Reproduce every one of the lines below verbatim, keeping their original order.

▸ **Data excerpts**
┌────────
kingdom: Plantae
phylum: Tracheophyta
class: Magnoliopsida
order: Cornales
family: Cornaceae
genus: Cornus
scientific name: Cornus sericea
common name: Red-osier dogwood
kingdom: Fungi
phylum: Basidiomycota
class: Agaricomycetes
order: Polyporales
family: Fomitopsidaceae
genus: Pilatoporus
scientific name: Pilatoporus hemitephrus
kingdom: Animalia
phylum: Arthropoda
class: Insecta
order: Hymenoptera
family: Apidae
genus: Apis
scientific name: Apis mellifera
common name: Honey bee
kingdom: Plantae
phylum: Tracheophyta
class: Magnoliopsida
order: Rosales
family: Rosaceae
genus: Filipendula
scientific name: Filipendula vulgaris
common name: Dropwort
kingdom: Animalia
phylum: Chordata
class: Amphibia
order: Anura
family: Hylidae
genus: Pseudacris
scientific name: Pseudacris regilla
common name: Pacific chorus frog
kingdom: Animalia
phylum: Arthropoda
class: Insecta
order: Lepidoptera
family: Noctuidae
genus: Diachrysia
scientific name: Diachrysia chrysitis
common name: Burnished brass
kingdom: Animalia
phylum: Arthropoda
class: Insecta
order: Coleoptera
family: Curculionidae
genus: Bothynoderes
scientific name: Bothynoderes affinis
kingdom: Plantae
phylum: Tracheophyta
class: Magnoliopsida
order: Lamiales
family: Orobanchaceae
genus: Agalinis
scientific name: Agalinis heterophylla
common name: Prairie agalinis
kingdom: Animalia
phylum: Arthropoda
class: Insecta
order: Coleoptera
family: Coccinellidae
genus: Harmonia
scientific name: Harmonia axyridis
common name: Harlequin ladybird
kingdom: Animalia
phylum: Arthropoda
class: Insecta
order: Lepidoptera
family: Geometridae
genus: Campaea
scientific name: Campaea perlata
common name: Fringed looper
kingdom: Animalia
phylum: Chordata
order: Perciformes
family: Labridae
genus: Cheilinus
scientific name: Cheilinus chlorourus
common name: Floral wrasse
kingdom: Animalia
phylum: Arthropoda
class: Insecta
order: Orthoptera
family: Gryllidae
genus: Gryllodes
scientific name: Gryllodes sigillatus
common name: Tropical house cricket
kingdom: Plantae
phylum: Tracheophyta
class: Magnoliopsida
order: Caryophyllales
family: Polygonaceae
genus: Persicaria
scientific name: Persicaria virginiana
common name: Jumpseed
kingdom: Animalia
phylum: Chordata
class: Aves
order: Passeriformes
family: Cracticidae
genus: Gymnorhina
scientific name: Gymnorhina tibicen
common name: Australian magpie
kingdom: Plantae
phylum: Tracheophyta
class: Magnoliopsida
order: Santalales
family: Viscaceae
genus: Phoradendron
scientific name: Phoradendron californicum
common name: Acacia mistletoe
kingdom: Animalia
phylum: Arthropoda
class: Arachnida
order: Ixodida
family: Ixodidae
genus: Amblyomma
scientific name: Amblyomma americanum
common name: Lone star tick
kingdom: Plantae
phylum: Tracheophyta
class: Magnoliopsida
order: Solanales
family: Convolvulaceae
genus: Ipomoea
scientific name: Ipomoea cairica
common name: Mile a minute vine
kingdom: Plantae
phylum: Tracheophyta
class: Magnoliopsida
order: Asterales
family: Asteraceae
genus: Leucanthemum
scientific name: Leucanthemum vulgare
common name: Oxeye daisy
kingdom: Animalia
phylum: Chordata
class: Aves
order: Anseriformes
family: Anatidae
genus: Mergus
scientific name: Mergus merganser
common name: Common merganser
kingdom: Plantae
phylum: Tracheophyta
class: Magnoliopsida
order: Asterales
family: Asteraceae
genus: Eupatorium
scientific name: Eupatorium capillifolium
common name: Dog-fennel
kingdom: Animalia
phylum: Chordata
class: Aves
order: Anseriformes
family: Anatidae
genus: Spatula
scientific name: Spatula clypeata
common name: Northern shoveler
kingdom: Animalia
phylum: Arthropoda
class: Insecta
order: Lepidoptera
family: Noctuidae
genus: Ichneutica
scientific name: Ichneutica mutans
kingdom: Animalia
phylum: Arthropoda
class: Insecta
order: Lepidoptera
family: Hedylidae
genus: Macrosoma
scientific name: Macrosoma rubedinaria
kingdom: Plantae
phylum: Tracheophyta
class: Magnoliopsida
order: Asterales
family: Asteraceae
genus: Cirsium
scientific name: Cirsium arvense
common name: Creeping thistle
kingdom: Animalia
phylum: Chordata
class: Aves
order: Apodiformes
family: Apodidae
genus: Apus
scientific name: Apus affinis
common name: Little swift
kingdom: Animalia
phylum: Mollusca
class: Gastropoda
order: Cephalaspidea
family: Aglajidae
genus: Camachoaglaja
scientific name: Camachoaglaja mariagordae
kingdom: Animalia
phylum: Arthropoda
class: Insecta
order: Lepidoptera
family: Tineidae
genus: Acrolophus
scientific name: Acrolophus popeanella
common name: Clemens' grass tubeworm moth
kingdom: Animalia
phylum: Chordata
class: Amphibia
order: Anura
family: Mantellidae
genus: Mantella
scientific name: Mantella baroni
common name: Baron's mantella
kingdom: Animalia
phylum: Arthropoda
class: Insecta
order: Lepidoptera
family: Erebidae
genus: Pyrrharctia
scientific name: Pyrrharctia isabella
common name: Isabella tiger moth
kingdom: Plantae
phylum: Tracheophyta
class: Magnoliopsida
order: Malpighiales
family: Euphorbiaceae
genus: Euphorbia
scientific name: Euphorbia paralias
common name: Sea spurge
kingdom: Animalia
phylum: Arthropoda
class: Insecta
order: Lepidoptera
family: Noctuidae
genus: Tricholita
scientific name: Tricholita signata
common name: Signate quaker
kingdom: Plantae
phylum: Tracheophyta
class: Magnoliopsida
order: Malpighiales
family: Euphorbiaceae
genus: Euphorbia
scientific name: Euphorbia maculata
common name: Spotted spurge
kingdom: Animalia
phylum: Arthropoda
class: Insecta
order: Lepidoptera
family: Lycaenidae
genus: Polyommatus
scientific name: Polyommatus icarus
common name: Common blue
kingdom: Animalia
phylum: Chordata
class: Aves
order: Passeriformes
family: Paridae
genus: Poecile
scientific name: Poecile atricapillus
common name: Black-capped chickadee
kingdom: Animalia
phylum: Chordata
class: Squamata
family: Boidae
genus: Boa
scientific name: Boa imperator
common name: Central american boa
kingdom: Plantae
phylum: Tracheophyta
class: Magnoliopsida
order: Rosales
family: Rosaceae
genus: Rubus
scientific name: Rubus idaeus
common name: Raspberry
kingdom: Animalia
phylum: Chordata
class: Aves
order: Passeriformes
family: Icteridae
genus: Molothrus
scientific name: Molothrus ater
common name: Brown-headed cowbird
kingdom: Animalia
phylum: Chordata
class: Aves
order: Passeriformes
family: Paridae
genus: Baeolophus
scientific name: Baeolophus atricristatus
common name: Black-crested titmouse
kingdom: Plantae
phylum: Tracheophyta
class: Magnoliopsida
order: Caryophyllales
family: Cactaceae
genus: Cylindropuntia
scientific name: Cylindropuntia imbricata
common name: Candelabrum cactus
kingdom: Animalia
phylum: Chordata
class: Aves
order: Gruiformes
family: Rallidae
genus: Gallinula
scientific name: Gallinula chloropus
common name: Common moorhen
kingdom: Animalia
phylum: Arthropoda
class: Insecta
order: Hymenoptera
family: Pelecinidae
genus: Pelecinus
└────────
▸ **Exercise solution**
kingdom: Plantae
phylum: Tracheophyta
class: Magnoliopsida
order: Cornales
family: Cornaceae
genus: Cornus
scientific name: Cornus sericea
common name: Red-osier dogwood
kingdom: Fungi
phylum: Basidiomycota
class: Agaricomycetes
order: Polyporales
family: Fomitopsidaceae
genus: Pilatoporus
scientific name: Pilatoporus hemitephrus
kingdom: Animalia
phylum: Arthropoda
class: Insecta
order: Hymenoptera
family: Apidae
genus: Apis
scientific name: Apis mellifera
common name: Honey bee
kingdom: Plantae
phylum: Tracheophyta
class: Magnoliopsida
order: Rosales
family: Rosaceae
genus: Filipendula
scientific name: Filipendula vulgaris
common name: Dropwort
kingdom: Animalia
phylum: Chordata
class: Amphibia
order: Anura
family: Hylidae
genus: Pseudacris
scientific name: Pseudacris regilla
common name: Pacific chorus frog
kingdom: Animalia
phylum: Arthropoda
class: Insecta
order: Lepidoptera
family: Noctuidae
genus: Diachrysia
scientific name: Diachrysia chrysitis
common name: Burnished brass
kingdom: Animalia
phylum: Arthropoda
class: Insecta
order: Coleoptera
family: Curculionidae
genus: Bothynoderes
scientific name: Bothynoderes affinis
kingdom: Plantae
phylum: Tracheophyta
class: Magnoliopsida
order: Lamiales
family: Orobanchaceae
genus: Agalinis
scientific name: Agalinis heterophylla
common name: Prairie agalinis
kingdom: Animalia
phylum: Arthropoda
class: Insecta
order: Coleoptera
family: Coccinellidae
genus: Harmonia
scientific name: Harmonia axyridis
common name: Harlequin ladybird
kingdom: Animalia
phylum: Arthropoda
class: Insecta
order: Lepidoptera
family: Geometridae
genus: Campaea
scientific name: Campaea perlata
common name: Fringed looper
kingdom: Animalia
phylum: Chordata
order: Perciformes
family: Labridae
genus: Cheilinus
scientific name: Cheilinus chlorourus
common name: Floral wrasse
kingdom: Animalia
phylum: Arthropoda
class: Insecta
order: Orthoptera
family: Gryllidae
genus: Gryllodes
scientific name: Gryllodes sigillatus
common name: Tropical house cricket
kingdom: Plantae
phylum: Tracheophyta
class: Magnoliopsida
order: Caryophyllales
family: Polygonaceae
genus: Persicaria
scientific name: Persicaria virginiana
common name: Jumpseed
kingdom: Animalia
phylum: Chordata
class: Aves
order: Passeriformes
family: Cracticidae
genus: Gymnorhina
scientific name: Gymnorhina tibicen
common name: Australian magpie
kingdom: Plantae
phylum: Tracheophyta
class: Magnoliopsida
order: Santalales
family: Viscaceae
genus: Phoradendron
scientific name: Phoradendron californicum
common name: Acacia mistletoe
kingdom: Animalia
phylum: Arthropoda
class: Arachnida
order: Ixodida
family: Ixodidae
genus: Amblyomma
scientific name: Amblyomma americanum
common name: Lone star tick
kingdom: Plantae
phylum: Tracheophyta
class: Magnoliopsida
order: Solanales
family: Convolvulaceae
genus: Ipomoea
scientific name: Ipomoea cairica
common name: Mile a minute vine
kingdom: Plantae
phylum: Tracheophyta
class: Magnoliopsida
order: Asterales
family: Asteraceae
genus: Leucanthemum
scientific name: Leucanthemum vulgare
common name: Oxeye daisy
kingdom: Animalia
phylum: Chordata
class: Aves
order: Anseriformes
family: Anatidae
genus: Mergus
scientific name: Mergus merganser
common name: Common merganser
kingdom: Plantae
phylum: Tracheophyta
class: Magnoliopsida
order: Asterales
family: Asteraceae
genus: Eupatorium
scientific name: Eupatorium capillifolium
common name: Dog-fennel
kingdom: Animalia
phylum: Chordata
class: Aves
order: Anseriformes
family: Anatidae
genus: Spatula
scientific name: Spatula clypeata
common name: Northern shoveler
kingdom: Animalia
phylum: Arthropoda
class: Insecta
order: Lepidoptera
family: Noctuidae
genus: Ichneutica
scientific name: Ichneutica mutans
kingdom: Animalia
phylum: Arthropoda
class: Insecta
order: Lepidoptera
family: Hedylidae
genus: Macrosoma
scientific name: Macrosoma rubedinaria
kingdom: Plantae
phylum: Tracheophyta
class: Magnoliopsida
order: Asterales
family: Asteraceae
genus: Cirsium
scientific name: Cirsium arvense
common name: Creeping thistle
kingdom: Animalia
phylum: Chordata
class: Aves
order: Apodiformes
family: Apodidae
genus: Apus
scientific name: Apus affinis
common name: Little swift
kingdom: Animalia
phylum: Mollusca
class: Gastropoda
order: Cephalaspidea
family: Aglajidae
genus: Camachoaglaja
scientific name: Camachoaglaja mariagordae
kingdom: Animalia
phylum: Arthropoda
class: Insecta
order: Lepidoptera
family: Tineidae
genus: Acrolophus
scientific name: Acrolophus popeanella
common name: Clemens' grass tubeworm moth
kingdom: Animalia
phylum: Chordata
class: Amphibia
order: Anura
family: Mantellidae
genus: Mantella
scientific name: Mantella baroni
common name: Baron's mantella
kingdom: Animalia
phylum: Arthropoda
class: Insecta
order: Lepidoptera
family: Erebidae
genus: Pyrrharctia
scientific name: Pyrrharctia isabella
common name: Isabella tiger moth
kingdom: Plantae
phylum: Tracheophyta
class: Magnoliopsida
order: Malpighiales
family: Euphorbiaceae
genus: Euphorbia
scientific name: Euphorbia paralias
common name: Sea spurge
kingdom: Animalia
phylum: Arthropoda
class: Insecta
order: Lepidoptera
family: Noctuidae
genus: Tricholita
scientific name: Tricholita signata
common name: Signate quaker
kingdom: Plantae
phylum: Tracheophyta
class: Magnoliopsida
order: Malpighiales
family: Euphorbiaceae
genus: Euphorbia
scientific name: Euphorbia maculata
common name: Spotted spurge
kingdom: Animalia
phylum: Arthropoda
class: Insecta
order: Lepidoptera
family: Lycaenidae
genus: Polyommatus
scientific name: Polyommatus icarus
common name: Common blue
kingdom: Animalia
phylum: Chordata
class: Aves
order: Passeriformes
family: Paridae
genus: Poecile
scientific name: Poecile atricapillus
common name: Black-capped chickadee
kingdom: Animalia
phylum: Chordata
class: Squamata
family: Boidae
genus: Boa
scientific name: Boa imperator
common name: Central american boa
kingdom: Plantae
phylum: Tracheophyta
class: Magnoliopsida
order: Rosales
family: Rosaceae
genus: Rubus
scientific name: Rubus idaeus
common name: Raspberry
kingdom: Animalia
phylum: Chordata
class: Aves
order: Passeriformes
family: Icteridae
genus: Molothrus
scientific name: Molothrus ater
common name: Brown-headed cowbird
kingdom: Animalia
phylum: Chordata
class: Aves
order: Passeriformes
family: Paridae
genus: Baeolophus
scientific name: Baeolophus atricristatus
common name: Black-crested titmouse
kingdom: Plantae
phylum: Tracheophyta
class: Magnoliopsida
order: Caryophyllales
family: Cactaceae
genus: Cylindropuntia
scientific name: Cylindropuntia imbricata
common name: Candelabrum cactus
kingdom: Animalia
phylum: Chordata
class: Aves
order: Gruiformes
family: Rallidae
genus: Gallinula
scientific name: Gallinula chloropus
common name: Common moorhen
kingdom: Animalia
phylum: Arthropoda
class: Insecta
order: Hymenoptera
family: Pelecinidae
genus: Pelecinus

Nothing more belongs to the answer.